In the mobile-phone industry, there is no greater outlyer these days than Sprint PCS. At a time when most of industry is trying to convince Congress and the administration they should force schools, churches and the Pentagon to hand over frequencies for 3G, Sprint PCS breezily declares it has plenty of spectrum to roll out third-generation wireless services. Not that it matters or anything, but Sprint Corp. holds $1 billion worth of licenses at 2500 MHz, one of several bands globally earmarked for 3G.
When it comes to the Cellular Telecommunications & Internet Association’s campaign to repeal the spectrum cap, Sprint PCS isn’t on the bandwagon. While other carriers seek regulatory leeway to get out from under the October deadline for providing location-based E911 service, Sprint PCS boasts it will not need a waiver.
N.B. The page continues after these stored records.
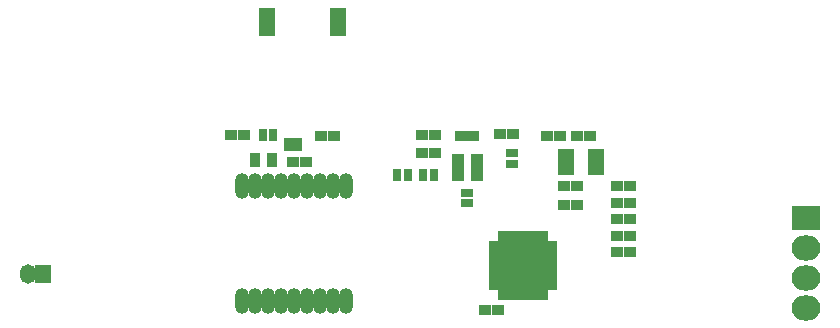
<source format=gbr>
G04 #@! TF.FileFunction,Soldermask,Bot*
%FSLAX46Y46*%
G04 Gerber Fmt 4.6, Leading zero omitted, Abs format (unit mm)*
G04 Created by KiCad (PCBNEW 4.0.5+dfsg1-4~bpo8+1) date Mon Dec 18 16:44:26 2017*
%MOMM*%
%LPD*%
G01*
G04 APERTURE LIST*
%ADD10C,0.100000*%
%ADD11O,1.200000X2.200000*%
%ADD12R,1.400000X2.400000*%
%ADD13R,1.350000X1.650000*%
%ADD14O,1.350000X1.650000*%
%ADD15R,1.000000X0.900000*%
%ADD16R,0.900000X1.300000*%
%ADD17R,0.800000X1.000000*%
%ADD18R,1.000000X0.800000*%
%ADD19R,0.650000X1.100000*%
%ADD20R,1.100000X0.650000*%
%ADD21R,2.125000X2.125000*%
%ADD22R,0.670000X0.725000*%
%ADD23R,1.400000X2.200000*%
%ADD24R,2.432000X2.127200*%
%ADD25O,2.432000X2.127200*%
G04 APERTURE END LIST*
D10*
D11*
X140770000Y-115390000D03*
X141870000Y-115390000D03*
X142970000Y-115390000D03*
X144070000Y-115390000D03*
X145170000Y-115390000D03*
X146270000Y-115390000D03*
X147370000Y-115390000D03*
X148470000Y-115390000D03*
X149570000Y-115390000D03*
X149570000Y-125090000D03*
X148470000Y-125090000D03*
X147370000Y-125090000D03*
X146270000Y-125090000D03*
X145170000Y-125090000D03*
X144070000Y-125090000D03*
X142970000Y-125090000D03*
X141870000Y-125090000D03*
X140770000Y-125090000D03*
D12*
X142920000Y-101440000D03*
X148920000Y-101440000D03*
D13*
X123920000Y-122840000D03*
D14*
X122670000Y-122840000D03*
D15*
X168050000Y-115400000D03*
X169150000Y-115400000D03*
X162440000Y-125880000D03*
X161340000Y-125880000D03*
X172520000Y-119590000D03*
X173620000Y-119590000D03*
X172520000Y-116790000D03*
X173620000Y-116790000D03*
X172520000Y-115390000D03*
X173620000Y-115390000D03*
X172520000Y-120990000D03*
X173620000Y-120990000D03*
X167700000Y-111090000D03*
X166600000Y-111090000D03*
X170270000Y-111100000D03*
X169170000Y-111100000D03*
X147445000Y-111165000D03*
X148545000Y-111165000D03*
X140995000Y-111040000D03*
X139895000Y-111040000D03*
X145120000Y-113340000D03*
X146220000Y-113340000D03*
X163750000Y-111000000D03*
X162650000Y-111000000D03*
X155995000Y-111065000D03*
X157095000Y-111065000D03*
X159290000Y-111090000D03*
X160390000Y-111090000D03*
X157130000Y-112540000D03*
X156030000Y-112540000D03*
D16*
X143370000Y-113140000D03*
X141870000Y-113140000D03*
D17*
X153950000Y-114400000D03*
X154850000Y-114400000D03*
X157050000Y-114400000D03*
X156150000Y-114400000D03*
X143445000Y-111040000D03*
X142545000Y-111040000D03*
D18*
X163650000Y-112600000D03*
X163650000Y-113500000D03*
X159810000Y-115940000D03*
X159810000Y-116840000D03*
D19*
X166340000Y-124500000D03*
X165840000Y-124500000D03*
X165340000Y-124500000D03*
X164840000Y-124500000D03*
X164340000Y-124500000D03*
X163840000Y-124500000D03*
X163340000Y-124500000D03*
X162840000Y-124500000D03*
D20*
X162190000Y-123850000D03*
X162190000Y-123350000D03*
X162190000Y-122850000D03*
X162190000Y-122350000D03*
X162190000Y-121850000D03*
X162190000Y-121350000D03*
X162190000Y-120850000D03*
X162190000Y-120350000D03*
D19*
X162840000Y-119700000D03*
X163340000Y-119700000D03*
X163840000Y-119700000D03*
X164340000Y-119700000D03*
X164840000Y-119700000D03*
X165340000Y-119700000D03*
X165840000Y-119700000D03*
X166340000Y-119700000D03*
D20*
X166990000Y-120350000D03*
X166990000Y-120850000D03*
X166990000Y-121350000D03*
X166990000Y-121850000D03*
X166990000Y-122350000D03*
X166990000Y-122850000D03*
X166990000Y-123350000D03*
X166990000Y-123850000D03*
D21*
X163727500Y-121237500D03*
X165452500Y-121237500D03*
X163727500Y-122962500D03*
X165452500Y-122962500D03*
D22*
X145520000Y-112065000D03*
X145120000Y-112065000D03*
X144720000Y-112065000D03*
X144720000Y-111615000D03*
X145120000Y-111615000D03*
X145520000Y-111615000D03*
D20*
X159045000Y-114565000D03*
X159045000Y-114165000D03*
X159045000Y-113765000D03*
X159045000Y-113365000D03*
X159045000Y-112965000D03*
X160645000Y-112965000D03*
X160645000Y-113365000D03*
X160645000Y-113765000D03*
X160645000Y-114165000D03*
X160645000Y-114565000D03*
D23*
X170730000Y-113310000D03*
X168230000Y-113310000D03*
D24*
X188520000Y-118040000D03*
D25*
X188520000Y-120580000D03*
X188520000Y-123120000D03*
X188520000Y-125660000D03*
D15*
X168050000Y-116930000D03*
X169150000Y-116930000D03*
X172520000Y-118190000D03*
X173620000Y-118190000D03*
M02*

</source>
Verizon Wireless, too, has played the outlyer role. The nation’s top mobile-phone operator, breaking with its brethren, also vows to meet the October E911 deadline. And the firm has seen fit to move beyond industry’s “education, not legislation” position on driver distraction. Verizon Wireless supports statewide bans on handheld cell-phone use, a posture now embraced by New York Gov. George Pataki.
The outlyers are an interesting bunch. No doubt, these declarations of independence can be self-serving. But they can also represent the voice of enlightenment.